La possibilité que La Nouvelle Orléans disparaisse sous les flots était connue de longue date. Le principal journal de la ville avait décrit en 2002 à peu près ce qui allait se passer fin août 2005 : l’inondation d’une grande partie de la ville suite à la rupture des digues sous la puissance de la vague provoquée par un ouragan, piégeant ainsi de nombreux habitants n’ayant pas la possibilité matérielle de fuir.
En quoi cette catastrophe est-elle naturelle comme l’a affirmé George Bush ? Il est certes impossible d’avoir la certitude que l’origine de l’ouragan renvoie au réchauffement climatique en cours, une telle causalité directe étant quasiment indémontrable. Remarquons simplement que plusieurs études scientifiques insistent sur le fait que le nombre moyen de cyclones de catégorie 4 et 5, les plus violents, ne cesse d’augmenter depuis le début des années 70. Dès lors que l’événement était non seulement prévisible mais inéluctable sur un moyen terme, l’absence de mesures prises en temps et en heure par les pouvoirs publics états-uniens pour y faire face fait de cette catastrophe une catastrophe rien moins que naturelle.
Car de longue date les mesures à prendre avaient été identifiées et demandées par les services concernés qui se sont heurtés à une fin de non recevoir. Ainsi s’agissant du renforcement des digues et de la revitalisation des zones marécageuses côtières permettant d’absorber une partie de la puissance du cyclone, l’administration Bush a délibérément refusé de financer les investissements nécessaires. Ces refus avaient certes sans doute une motivation idéologique cynique - ne pas faciliter la tâche à une ville dirigée par les démocrates - mais ils étaient surtout induits par la logique même de la politique économique et budgétaire de Bush : baisser les impôts pour les riches, réduire les dépenses publiques sociales, financer les dépenses publiques policières et militaires, à commencer par la guerre en Irak. Une politique entièrement au service des classes dirigeantes. Dans cette perspective, une autorité comme la FEMA, l’agence de gestion des urgences, a été complètement démantelée : intégration dans le grand ministère de la sécurité intérieure, remplacement des principaux responsables par des personnes incompétentes, pour caser des proches de Bush. Le résultat a été tragique : l’agence a été totalement paralysée au moment où elle aurait dû mettre toutes ses forces dans l’action. L’orientation néo-libérale de l’équipe Bush est telle qu’elle conduit même à démanteler ce type d’institution. Sans doute fallaitil compter sur la providence de Dieu...

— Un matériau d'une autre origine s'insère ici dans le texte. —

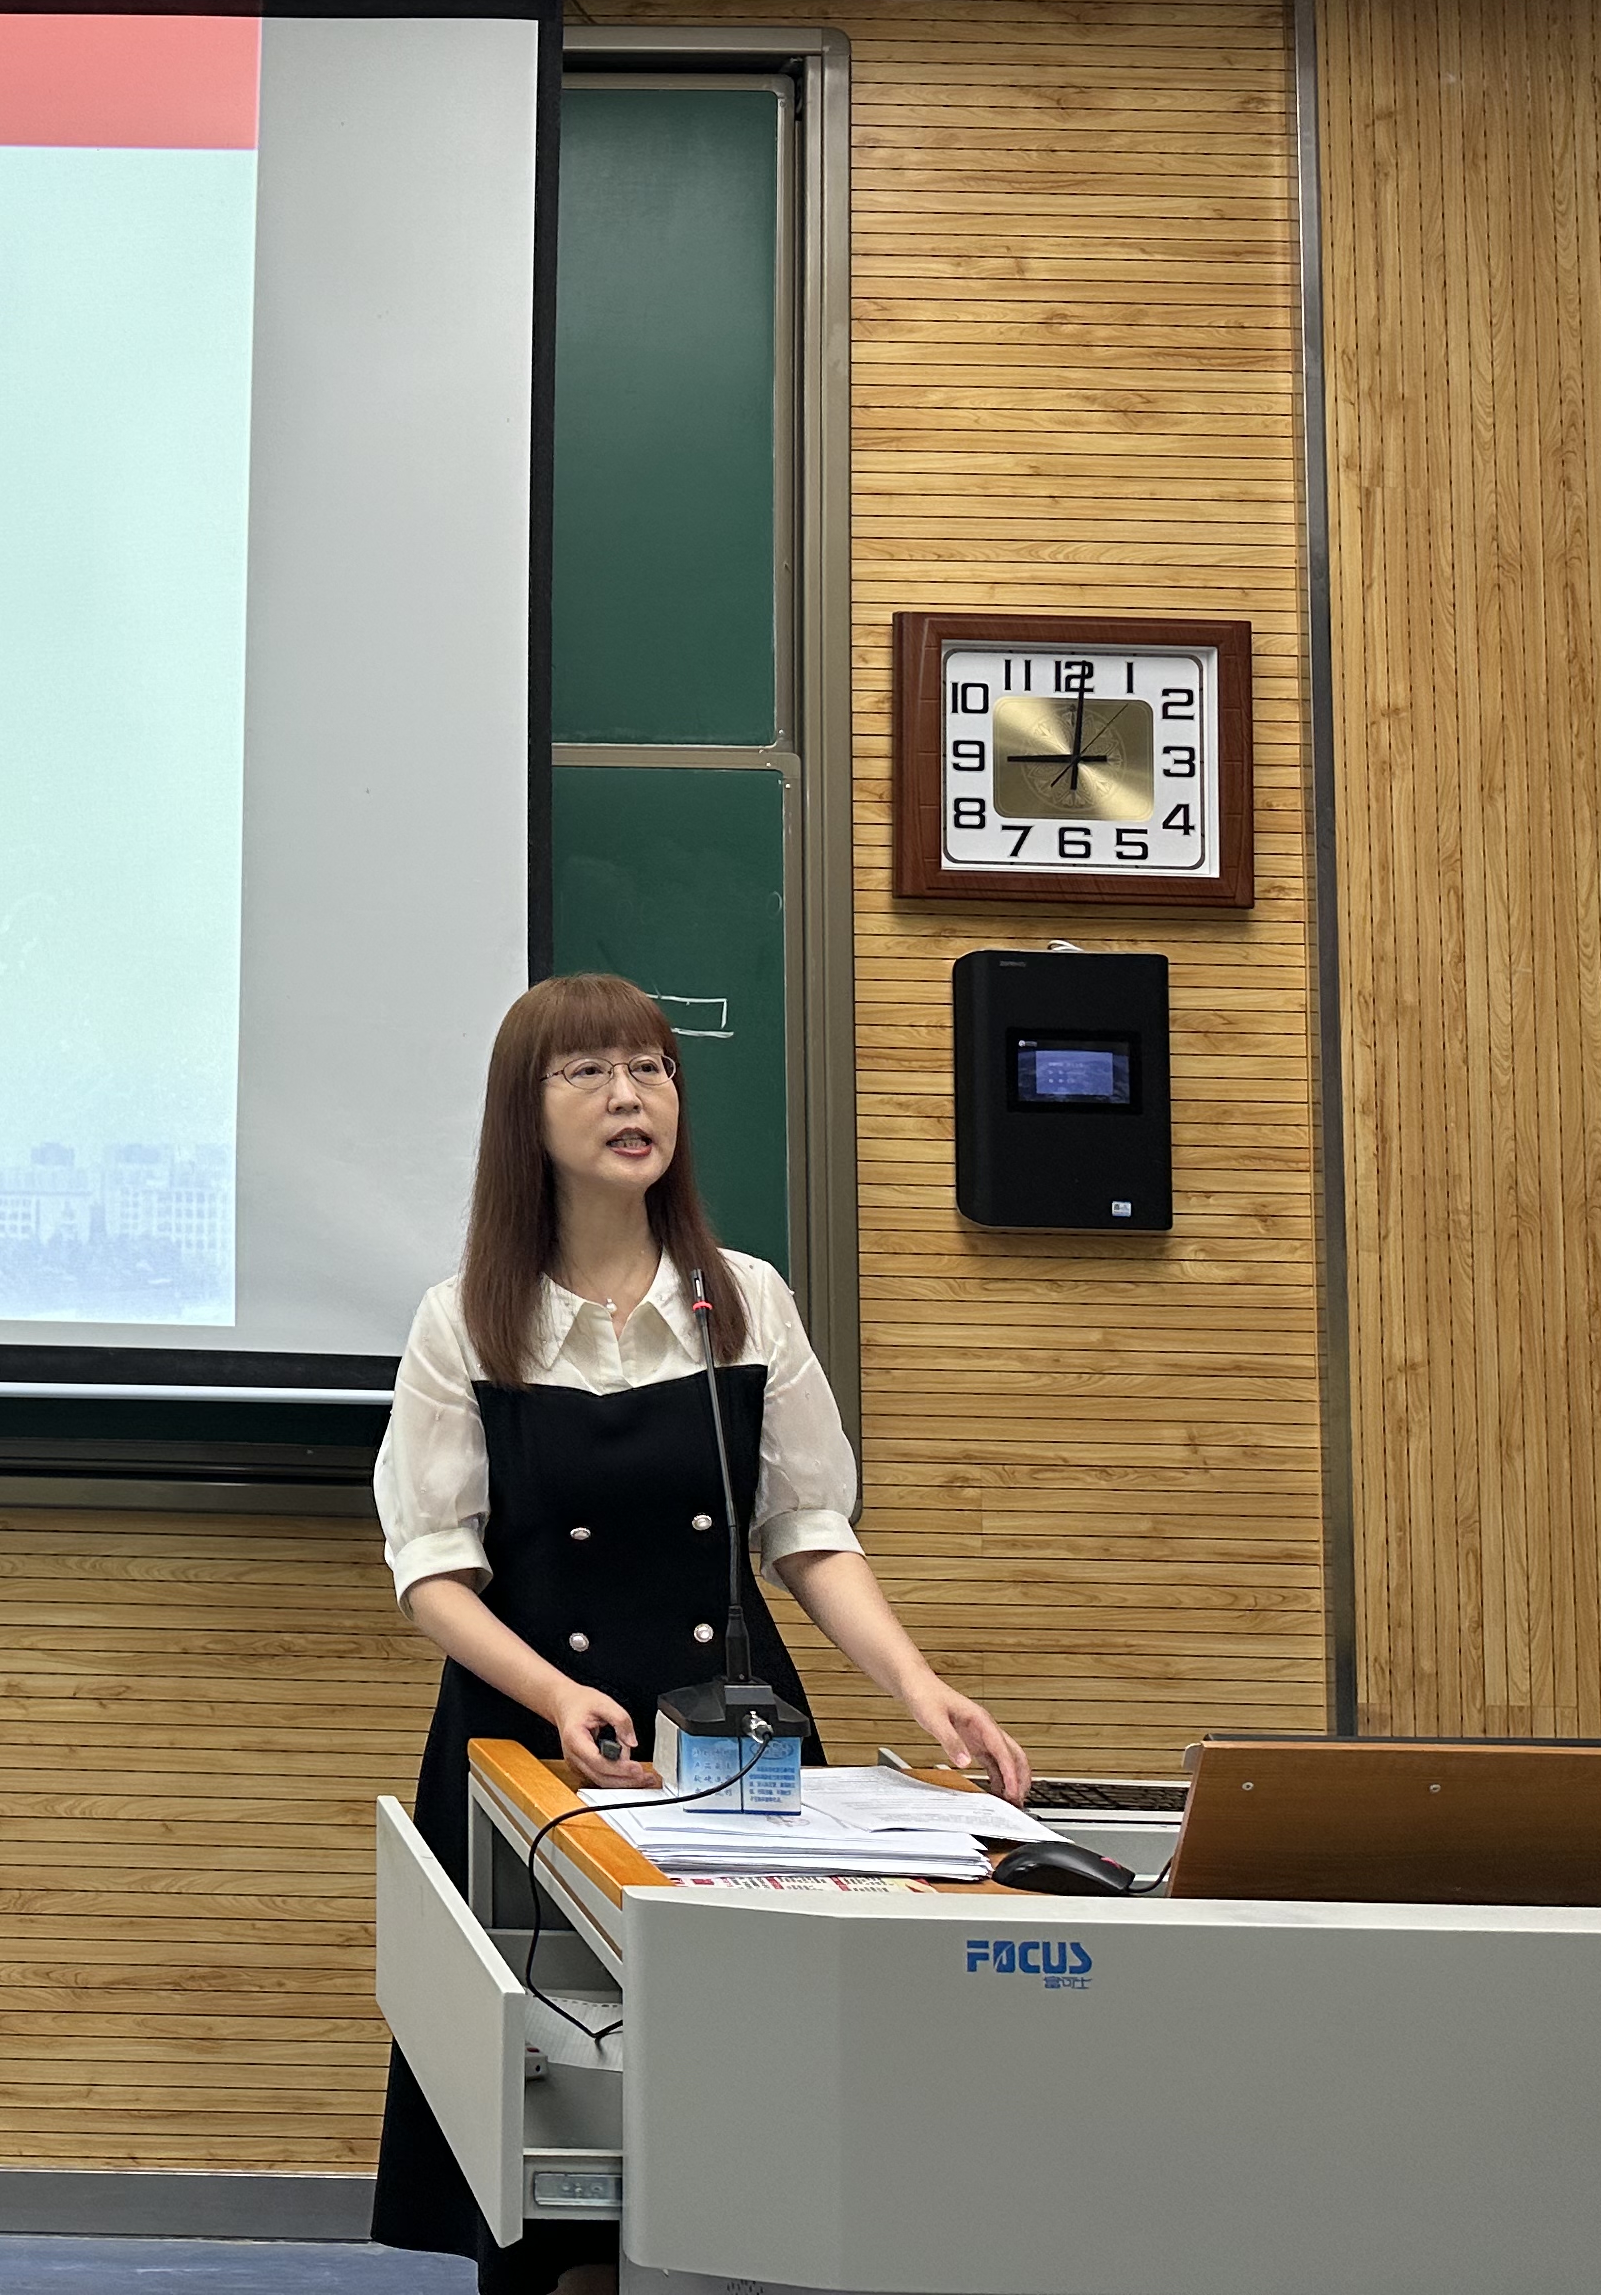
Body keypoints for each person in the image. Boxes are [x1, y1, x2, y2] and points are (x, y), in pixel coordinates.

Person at [367, 972, 1030, 2294]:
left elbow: (810, 1532)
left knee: (752, 2100)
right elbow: (433, 1573)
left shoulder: (746, 1300)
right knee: (555, 2128)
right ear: (523, 1113)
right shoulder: (468, 1319)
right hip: (532, 1743)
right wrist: (554, 1695)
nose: (632, 1097)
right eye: (590, 1072)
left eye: (653, 1069)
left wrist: (920, 1685)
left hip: (731, 1739)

Nul hasard non plus dans la lenteur à secourir les victimes : ce sont bien les quartiers les plus pauvres, à dominante noire, qui étaient les plus menacés par le cyclone, et qui ont été les plus touchés. Les inégalités écologiques redoublent les inégalités sociales, et sans doute est-ce un des facteurs clés pour comprendre ce désastre, pourquoi les digues n’ont pas été reconstruites, pourquoi les moyens d’évacuation n’ont pas été réquisitionnés pour tout le monde, pourquoi l’intervention de l’armée pour assurer l’ordre était plus urgente que l’arrivée des secours.
Au terrible bilan des victimes, encore largement provisoire, une majorité étant noirs, il faut ajouter les conséquences de la pollution, les eaux s’étant chargés de produits chimiques et biologiques dangereux. Economiquement Katrina a mis à nu brutalement les limites de l’économie mondiale, en mettant hors service une partie des installations d’extraction et de raffinage de pétrole du Golfe du Mexique. Dans un contexte de hausse des cours, les prix ont brutalement grimpé. Nombre d’experts indépendants annoncent l’imminence dans les années à venir de l’arrivée du pic de production maximale au-delà duquel la production ne pourra que baisser et les prix que monter. On ne aurait simplement sans réjouir en l’absence de toute alternative : ce sont en effet les pauvres prisonniers de l’usage omniprésent du pétrole qui font les premiers les frais de l’augmentation des prix comme le montrent les troubles récents en Indonésie ou au Nigéria.
Apparemment invulnérable la puissance américaine subit de plein fouet le désastre Katrina : le fait qu’un cyclone fasse plus de morts et de dégâts quand il déferle sur les Etats-Unis que lorsqu’il traverse Cuba, pays au combien moins riche, ne saurait rester sans effet. L’irrationalité meurtrière du capital s’en trouve mise à nu. Cependant le capitalisme ne s’écroulera certainement pas tout seul : une alternative écologique et sociale s’impose plus que jamais.